Я лишь поэт. Сказать по чести, не так уж мил мне тонкий стан.
Но это из боязни лести — для болтовни я говорю.
Я ей хотел бы молвить слово, но не в присутствии врагов.
«Уснут огни — мы с нею будем одни!» — тебе я говорю.
Нет, с этой пери о Хисаре и о прогулках умолчу:
На солнце — песни, ну, а мысли — в тени, тебе я говорю.
Но так небрежно, так нарочно кружатся локоны с висков!
И знак того, что все возможно, они, тебе я говорю.
«О месяц, с поднебесной кручи взгляни и счастье обрети!» —
Я это говорю все ночи, все дни тебе я говорю.
Так ротик мал — дождусь ли слова? Ее душа подаст мне знак.
Пока еще не все готово, «Усни», — тебе я говорю.
* * *
О локон, гиацинт ли ты в садах дремоты? Кто ты?
Тюльпан, откуда пчелы мед уносят в соты? Кто ты?
О прядь, упавшая на бровь, невиданная прежде,
Ты друг небрежности простой? Иль плод заботы? Кто ты?
О взгляд шалуньи, пощади! Как ты жесток и меток!
Ответь, стрела ли ты любви, стрела ль охоты — кто ты?
О родинка, перчинки мрак на шее белоснежной,
Ты от рожденья сторож ей иль прихоть моды, — кто ты?
О нисхожденье с высоты, где губ сокрыта тайна!
Наклон ли милостивый ты?

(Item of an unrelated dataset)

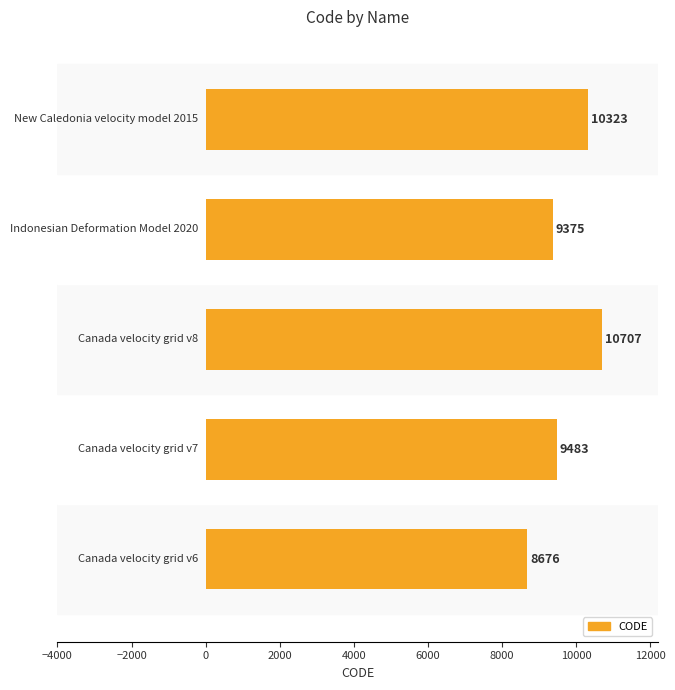

What is the sum of all values?

48564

Иль баловство ты? Кто ты?
О цвет ланит ее! Ты кто: гвоздика или роза,
Или другой какой цветок — венец природы? Кто ты?
О речь Недима, ты права! Звучны твои повторы.

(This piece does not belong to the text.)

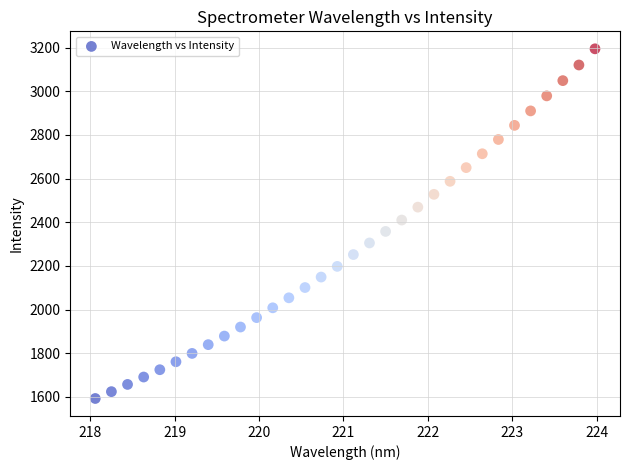

What is the range of X values (max minus min)?

5.9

Не бульканье ль бутылки ты в часы зевоты? Кто ты?
* * *
Страшись той женщины жестокой: убийства знак на ней найдешь.
Кинжал бровей ее не трогай: кровь тех бедняг на нем найдешь.
Найдешь уловки и увертки, намеки, взгляды и кивки,
Но что дано любой уродке, но сердце как ты в ней найдешь?

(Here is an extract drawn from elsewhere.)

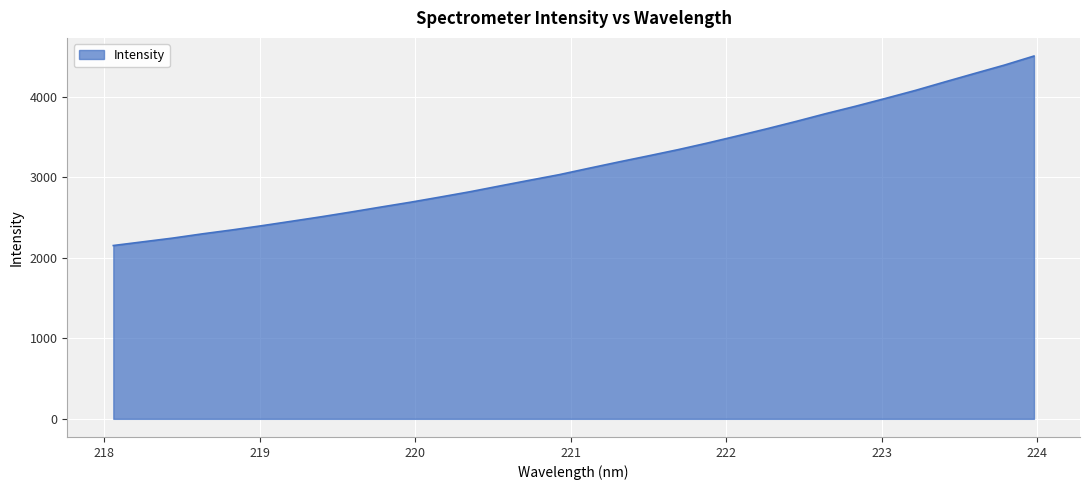

What is the difference between the maximum and minimum values?

2354.5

Когда, вертясь в моих объятьях, она как хочет вертит мной, —
То сад роскошных гиацинтов ты возле губ моих найдешь.
Я ей не раб и не владелец. Но эта ломаная речь!
Ты в ней найдешь и острый перец, и сладкий мак ты в ней найдешь!
От этих рук спасенья нету. И зря не верил я словам:
«Ты в них найдешь лишь меч кокетства да стяг лукавства в них найдешь…»
Разбрызгана живая влага. Так жаль фонтана красоты!
Зато взгляни на легкость шага — ах, сколько благ ты в ней найдешь!
О деспот! Скрыта в нежной ткани, нежна и грудь ее. Увы:
Не то ты в ней холодный камень, не то чурбак ты в ней найдешь.
Недим клянется, что доныне сего меча не обнимал!
Но тут же на его ладони, попав впросак, ты кровь найдешь…
* * *
Тебе, как розе, — только смех. Мне — только стон, как соловью.
И опьянеть — не смертный грех, улыбку увидав твою.
Тебе нет нужды, госпожа, писать фирман, что я твой раб.
Давно и преданно служа, всю жизнь тебе я отдаю.
Я — шип, но что я сторожу? Твоей же прелести цветок.
Я — прах, но мускусом дышу в лелеющем твой след краю.
Да стань я пылью, и тогда паду ли ниже? Ведь лежу,
К твоей поле прижав уста, к ее узорному шитью.
О виночерпий мой, когда бокал свой тянет и тюльпан,
Я, твоего ища суда, молю быть добрым судию.
Ты говоришь: «Ну кем опять так восторгается Недим?»
Кокетка! Да тебе ль не знать, что я одну тебя пою.